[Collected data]
============
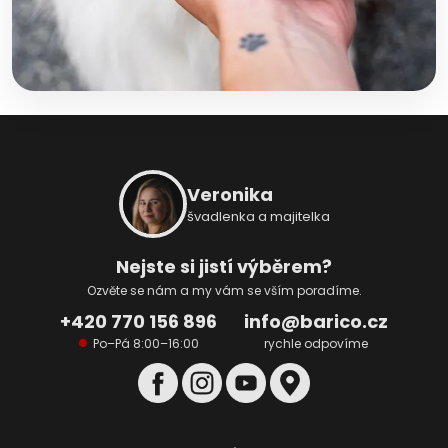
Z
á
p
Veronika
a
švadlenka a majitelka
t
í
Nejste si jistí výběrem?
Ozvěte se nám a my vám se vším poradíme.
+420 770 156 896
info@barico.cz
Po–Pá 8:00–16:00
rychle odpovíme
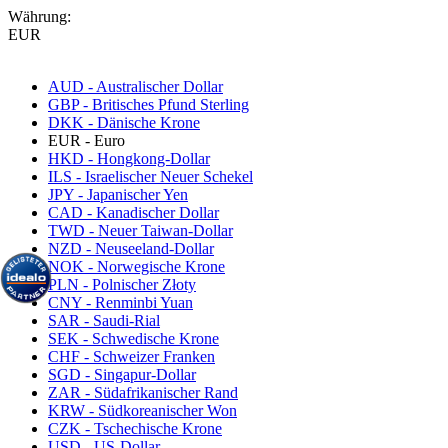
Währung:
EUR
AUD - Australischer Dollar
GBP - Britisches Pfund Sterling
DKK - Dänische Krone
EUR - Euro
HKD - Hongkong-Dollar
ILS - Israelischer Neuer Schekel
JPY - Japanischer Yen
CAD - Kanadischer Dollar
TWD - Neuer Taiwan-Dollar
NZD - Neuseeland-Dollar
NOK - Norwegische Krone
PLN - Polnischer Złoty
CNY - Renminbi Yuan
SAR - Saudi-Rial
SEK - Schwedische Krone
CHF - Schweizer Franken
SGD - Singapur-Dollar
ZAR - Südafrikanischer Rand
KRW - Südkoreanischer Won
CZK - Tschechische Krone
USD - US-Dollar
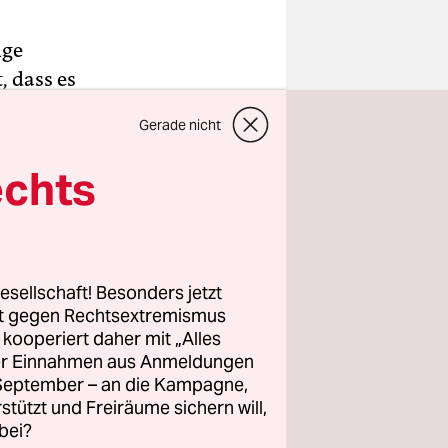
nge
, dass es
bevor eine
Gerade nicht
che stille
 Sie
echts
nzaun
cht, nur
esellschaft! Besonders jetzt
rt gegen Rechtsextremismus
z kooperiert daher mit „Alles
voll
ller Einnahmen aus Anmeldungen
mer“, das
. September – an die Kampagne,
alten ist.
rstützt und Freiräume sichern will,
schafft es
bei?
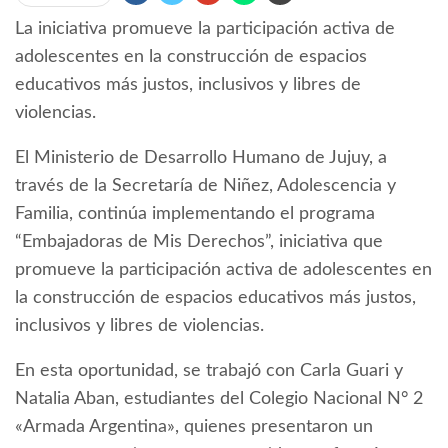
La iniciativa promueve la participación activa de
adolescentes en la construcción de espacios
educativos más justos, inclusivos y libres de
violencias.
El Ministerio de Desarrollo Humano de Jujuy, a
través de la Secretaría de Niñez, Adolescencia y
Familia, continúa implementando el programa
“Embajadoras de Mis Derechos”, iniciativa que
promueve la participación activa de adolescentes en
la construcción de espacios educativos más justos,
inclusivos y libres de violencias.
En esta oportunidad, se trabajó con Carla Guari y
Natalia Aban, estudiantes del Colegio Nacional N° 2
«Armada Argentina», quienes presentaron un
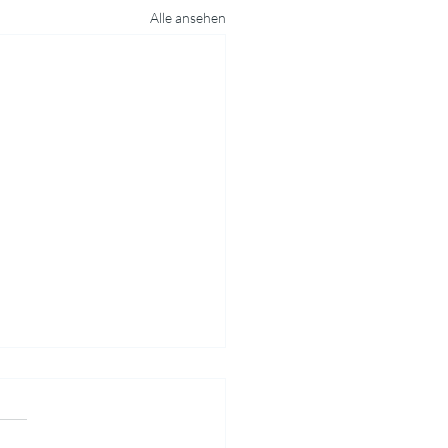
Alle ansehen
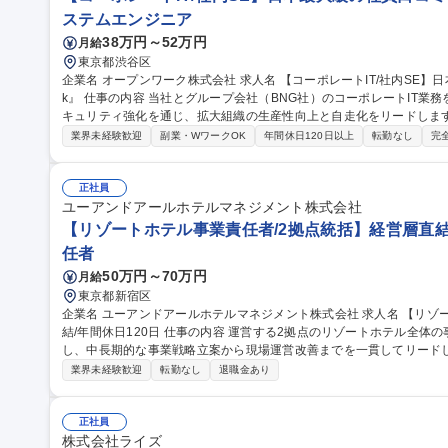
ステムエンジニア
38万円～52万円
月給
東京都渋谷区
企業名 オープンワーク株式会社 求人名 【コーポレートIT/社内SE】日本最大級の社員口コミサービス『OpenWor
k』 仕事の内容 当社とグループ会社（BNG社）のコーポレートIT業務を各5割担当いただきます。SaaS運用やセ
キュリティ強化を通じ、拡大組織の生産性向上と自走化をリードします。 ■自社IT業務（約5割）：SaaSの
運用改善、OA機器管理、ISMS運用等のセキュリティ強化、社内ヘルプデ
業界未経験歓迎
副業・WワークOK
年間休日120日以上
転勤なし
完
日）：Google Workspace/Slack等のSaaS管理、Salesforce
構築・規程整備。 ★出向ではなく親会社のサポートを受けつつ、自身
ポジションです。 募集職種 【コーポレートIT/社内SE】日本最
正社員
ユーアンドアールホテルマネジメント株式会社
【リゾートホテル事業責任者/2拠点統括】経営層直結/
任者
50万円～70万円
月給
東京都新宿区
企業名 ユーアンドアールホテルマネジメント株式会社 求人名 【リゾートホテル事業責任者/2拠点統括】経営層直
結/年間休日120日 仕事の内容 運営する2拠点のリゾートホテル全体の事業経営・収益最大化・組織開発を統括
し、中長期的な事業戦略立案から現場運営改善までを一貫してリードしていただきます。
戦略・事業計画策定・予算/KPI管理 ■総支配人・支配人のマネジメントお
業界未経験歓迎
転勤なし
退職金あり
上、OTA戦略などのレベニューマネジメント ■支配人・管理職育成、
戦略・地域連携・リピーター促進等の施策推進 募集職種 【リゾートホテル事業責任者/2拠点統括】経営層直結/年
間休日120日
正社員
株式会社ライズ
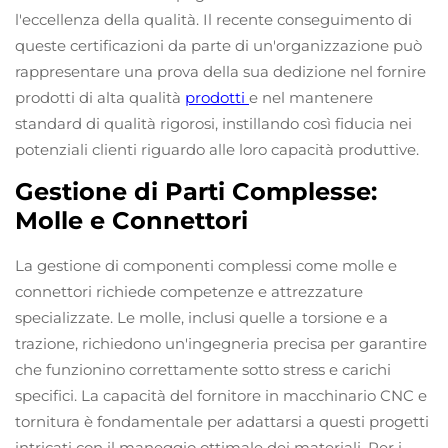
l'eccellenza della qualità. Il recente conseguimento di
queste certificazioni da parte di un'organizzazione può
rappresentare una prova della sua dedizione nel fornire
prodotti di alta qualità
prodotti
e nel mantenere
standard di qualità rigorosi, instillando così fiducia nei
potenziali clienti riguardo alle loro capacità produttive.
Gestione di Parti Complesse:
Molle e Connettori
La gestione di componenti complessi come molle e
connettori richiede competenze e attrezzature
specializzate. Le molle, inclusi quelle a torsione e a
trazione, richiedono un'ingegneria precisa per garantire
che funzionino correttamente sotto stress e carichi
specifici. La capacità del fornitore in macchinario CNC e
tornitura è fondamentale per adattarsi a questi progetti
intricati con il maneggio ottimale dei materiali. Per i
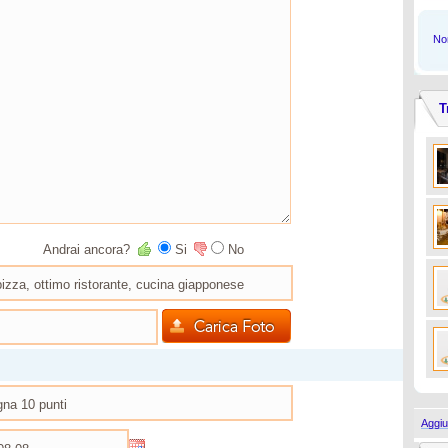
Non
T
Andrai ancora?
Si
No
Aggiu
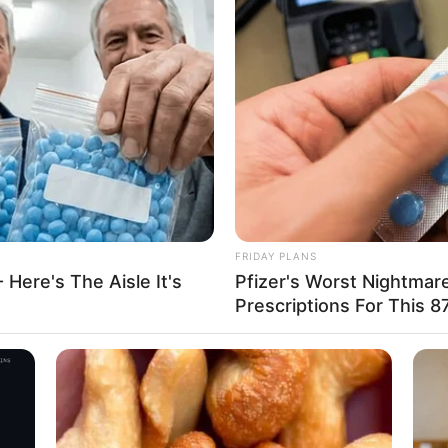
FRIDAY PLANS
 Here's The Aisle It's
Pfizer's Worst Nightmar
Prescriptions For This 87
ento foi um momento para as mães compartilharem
============
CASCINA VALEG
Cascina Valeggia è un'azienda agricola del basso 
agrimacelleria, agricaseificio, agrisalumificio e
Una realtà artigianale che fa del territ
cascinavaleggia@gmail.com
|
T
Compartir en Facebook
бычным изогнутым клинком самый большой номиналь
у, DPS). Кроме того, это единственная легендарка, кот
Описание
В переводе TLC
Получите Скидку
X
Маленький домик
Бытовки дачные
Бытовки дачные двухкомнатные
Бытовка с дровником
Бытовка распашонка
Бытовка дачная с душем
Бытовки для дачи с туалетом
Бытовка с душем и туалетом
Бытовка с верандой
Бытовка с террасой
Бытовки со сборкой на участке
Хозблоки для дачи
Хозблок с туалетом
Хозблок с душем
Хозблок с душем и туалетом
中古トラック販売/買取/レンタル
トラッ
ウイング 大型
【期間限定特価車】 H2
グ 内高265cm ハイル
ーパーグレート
============
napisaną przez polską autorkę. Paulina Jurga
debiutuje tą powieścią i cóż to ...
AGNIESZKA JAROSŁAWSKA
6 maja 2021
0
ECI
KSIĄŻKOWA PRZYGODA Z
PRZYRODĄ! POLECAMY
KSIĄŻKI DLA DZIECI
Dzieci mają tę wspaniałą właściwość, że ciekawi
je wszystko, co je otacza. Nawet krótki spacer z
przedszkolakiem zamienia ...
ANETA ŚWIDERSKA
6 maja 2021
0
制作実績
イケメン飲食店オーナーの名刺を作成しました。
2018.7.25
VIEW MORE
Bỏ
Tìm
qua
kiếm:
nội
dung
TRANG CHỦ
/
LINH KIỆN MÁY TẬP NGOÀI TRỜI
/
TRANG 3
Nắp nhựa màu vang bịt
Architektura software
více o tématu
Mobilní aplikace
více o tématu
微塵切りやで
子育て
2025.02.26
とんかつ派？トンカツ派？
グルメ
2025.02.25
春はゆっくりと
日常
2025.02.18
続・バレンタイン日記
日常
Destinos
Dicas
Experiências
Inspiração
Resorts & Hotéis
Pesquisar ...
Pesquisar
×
============
### Work item
Count the lines of the data that contain the string "дачи". How many are there? Reply with the number alone.

### The answer
2